Your objective: Lines from the entries below that hold "index" form the answer; copy all of them.

The input:
┌────────

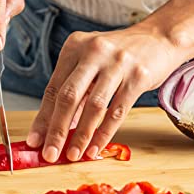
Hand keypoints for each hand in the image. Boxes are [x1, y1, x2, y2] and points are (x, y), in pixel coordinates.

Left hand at [27, 25, 186, 161]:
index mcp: (74, 47)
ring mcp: (117, 63)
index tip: (34, 141)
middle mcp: (93, 52)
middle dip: (57, 130)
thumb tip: (55, 128)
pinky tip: (96, 149)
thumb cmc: (118, 55)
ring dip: (81, 136)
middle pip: (69, 97)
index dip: (42, 118)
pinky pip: (117, 111)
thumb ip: (75, 92)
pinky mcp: (138, 76)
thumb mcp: (91, 65)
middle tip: (49, 153)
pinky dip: (104, 134)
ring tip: (73, 155)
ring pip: (94, 106)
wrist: (159, 38)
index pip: (53, 88)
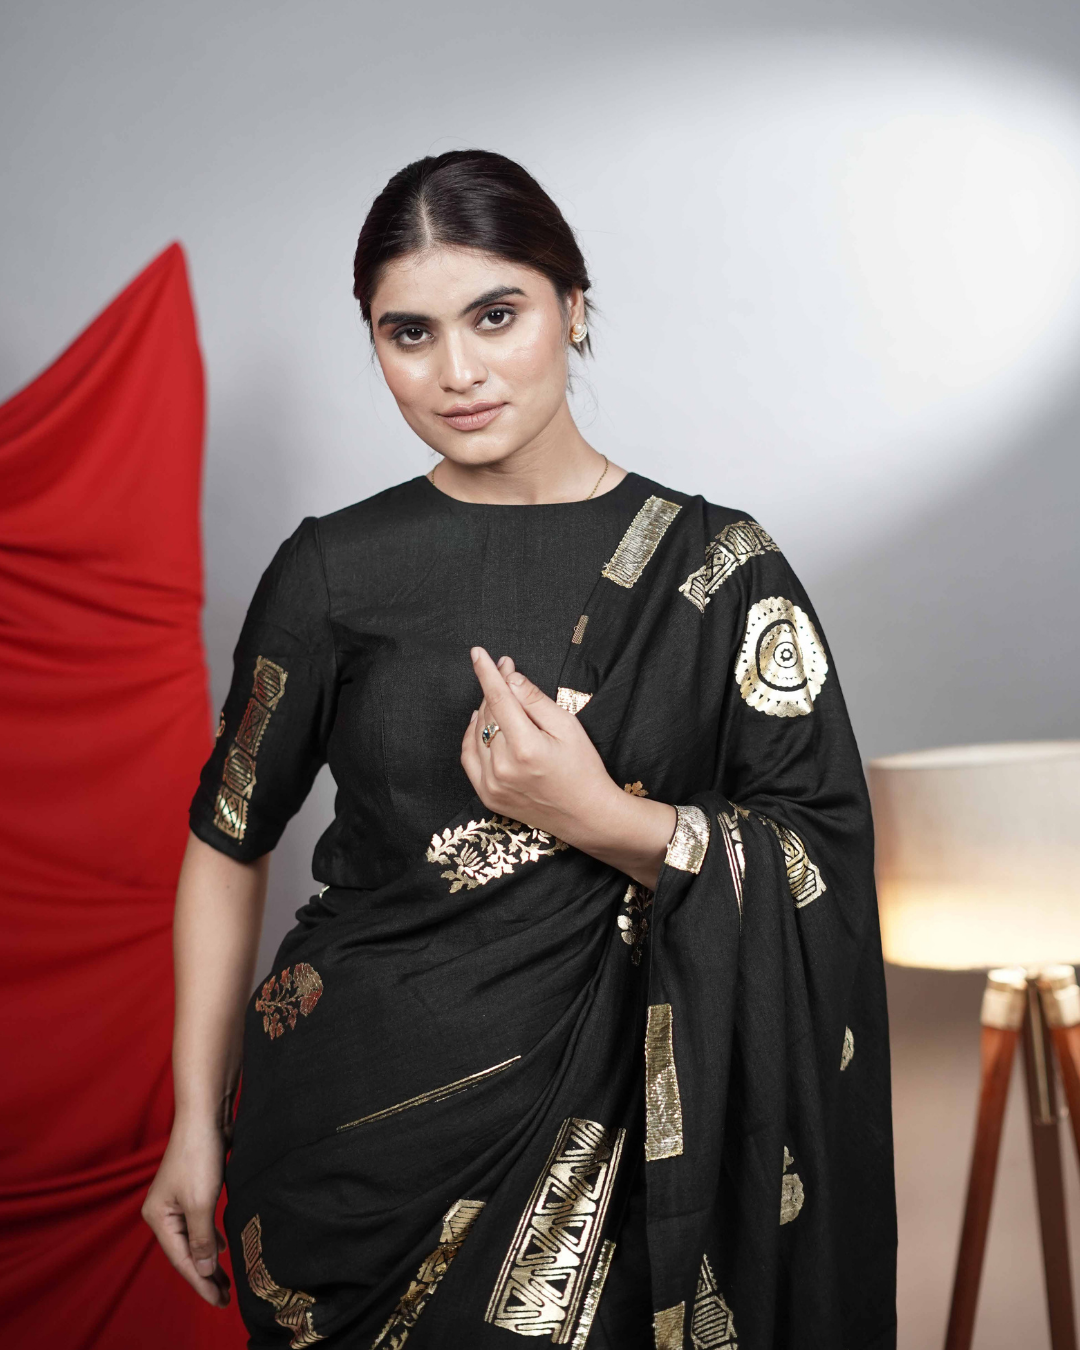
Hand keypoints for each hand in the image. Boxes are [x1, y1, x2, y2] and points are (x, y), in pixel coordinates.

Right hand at [142, 1118, 230, 1306]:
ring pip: (194, 1238)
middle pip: (186, 1252)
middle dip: (205, 1276)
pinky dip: (210, 1238)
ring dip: (209, 1259)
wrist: (205, 1114)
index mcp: (158, 1217)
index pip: (182, 1259)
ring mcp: (177, 1200)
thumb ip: (201, 1240)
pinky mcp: (193, 1189)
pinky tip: (221, 1248)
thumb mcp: (201, 1202)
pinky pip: (199, 1223)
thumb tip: (203, 1272)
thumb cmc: (199, 1155)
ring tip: (226, 1281)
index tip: (220, 1301)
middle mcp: (163, 1211)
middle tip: (226, 1298)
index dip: (201, 1283)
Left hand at [461, 648, 676, 887]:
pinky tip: (482, 723)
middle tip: (508, 673)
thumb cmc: (584, 768)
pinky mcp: (487, 796)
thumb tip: (510, 678)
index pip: (499, 699)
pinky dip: (472, 737)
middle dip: (494, 689)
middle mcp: (503, 767)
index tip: (478, 653)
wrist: (587, 816)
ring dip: (485, 712)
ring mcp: (491, 785)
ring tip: (502, 700)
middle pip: (487, 714)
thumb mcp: (568, 727)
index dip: (487, 673)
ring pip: (476, 733)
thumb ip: (536, 701)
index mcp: (525, 748)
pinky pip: (469, 758)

└────────

Written solution:
index mcp: (74, 47)
index tip: (34, 141)
index dip: (42, 118)
index pip: (53, 88)
index mcp: (158, 1217)
index pip: (182, 1259)
index tip: (220, 1301)
index dip: (201, 1283)
index pip: (499, 699)
index tip: (478, 653)
index dip: (487, 673)
index mcp: (525, 748)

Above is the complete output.